Two pipes A and B can fill a cistern in `37(1)/(2)` minutes and 45 minutes respectively. Both pipes are opened. The cistern will be filled just in half an hour, if the pipe B is turned off after :

To solve the problem, we need to determine how long pipe B can operate before it is turned off, given that both pipes A and B fill a cistern in a specified time. ### Step-by-Step Solution: 1. **Determine the rates of the pipes:** - Pipe A fills the cistern in \(37 \frac{1}{2}\) minutes, which is equal to \( \frac{75}{2} \) minutes. - Pipe B fills the cistern in 45 minutes. The rate of pipe A is: \[ \text{Rate of A} = \frac{1 \text{ cistern}}{\frac{75}{2} \text{ minutes}} = \frac{2}{75} \text{ cisterns per minute} \] The rate of pipe B is: \[ \text{Rate of B} = \frac{1 \text{ cistern}}{45 \text{ minutes}} = \frac{1}{45} \text{ cisterns per minute} \] 2. **Set up the equation for the total filling time:** - Let \( t \) be the time (in minutes) that both pipes A and B are open. - After time \( t \), pipe B is turned off, and pipe A continues to fill the cistern for the remaining \( 30 - t \) minutes. The total amount of the cistern filled can be expressed as: \[ \text{Amount filled by A and B in } t \text{ minutes} + \text{Amount filled by A in } (30 - t) \text{ minutes} = 1 \text{ cistern} \] This can be written as: \[ \left(\frac{2}{75} + \frac{1}{45}\right)t + \frac{2}{75}(30 - t) = 1 \] 3. **Combine the rates:** To combine the rates, we need a common denominator.
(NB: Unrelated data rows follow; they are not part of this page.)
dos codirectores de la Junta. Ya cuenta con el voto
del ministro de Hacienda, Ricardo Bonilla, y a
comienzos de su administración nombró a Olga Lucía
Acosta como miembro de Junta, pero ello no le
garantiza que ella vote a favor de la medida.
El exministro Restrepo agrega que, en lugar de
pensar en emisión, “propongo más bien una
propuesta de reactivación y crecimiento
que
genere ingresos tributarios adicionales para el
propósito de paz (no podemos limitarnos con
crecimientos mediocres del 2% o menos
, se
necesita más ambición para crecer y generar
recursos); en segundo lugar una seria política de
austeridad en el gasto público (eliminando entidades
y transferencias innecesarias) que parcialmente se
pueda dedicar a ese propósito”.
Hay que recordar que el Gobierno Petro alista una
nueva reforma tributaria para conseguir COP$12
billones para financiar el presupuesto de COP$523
The least common multiple of 75 and 45 is 225. - Convert the rates: \[ \frac{2}{75} = \frac{6}{225}, \quad \frac{1}{45} = \frac{5}{225} \] Thus, \[ \frac{2}{75} + \frac{1}{45} = \frac{6 + 5}{225} = \frac{11}{225} \] 4. **Substitute back into the equation:** Now, substituting back into the equation gives: \[ \left(\frac{11}{225}\right)t + \frac{2}{75}(30 - t) = 1 \] Convert \( \frac{2}{75} \) to the common denominator: \[ \frac{2}{75} = \frac{6}{225} \] Thus, the equation becomes: \[ \left(\frac{11}{225}\right)t + \left(\frac{6}{225}\right)(30 - t) = 1 \] 5. **Simplify the equation:** Distributing \( \frac{6}{225} \): \[ \frac{11t}{225} + \frac{180}{225} - \frac{6t}{225} = 1 \] Combine like terms: \[ \frac{(11t - 6t + 180)}{225} = 1 \] This simplifies to: \[ \frac{5t + 180}{225} = 1 \] 6. **Solve for \( t \):** Multiply both sides by 225: \[ 5t + 180 = 225 \] Subtract 180 from both sides: \[ 5t = 45 \] Divide by 5: \[ t = 9 \] ### Final Answer: Pipe B should be turned off after **9 minutes**.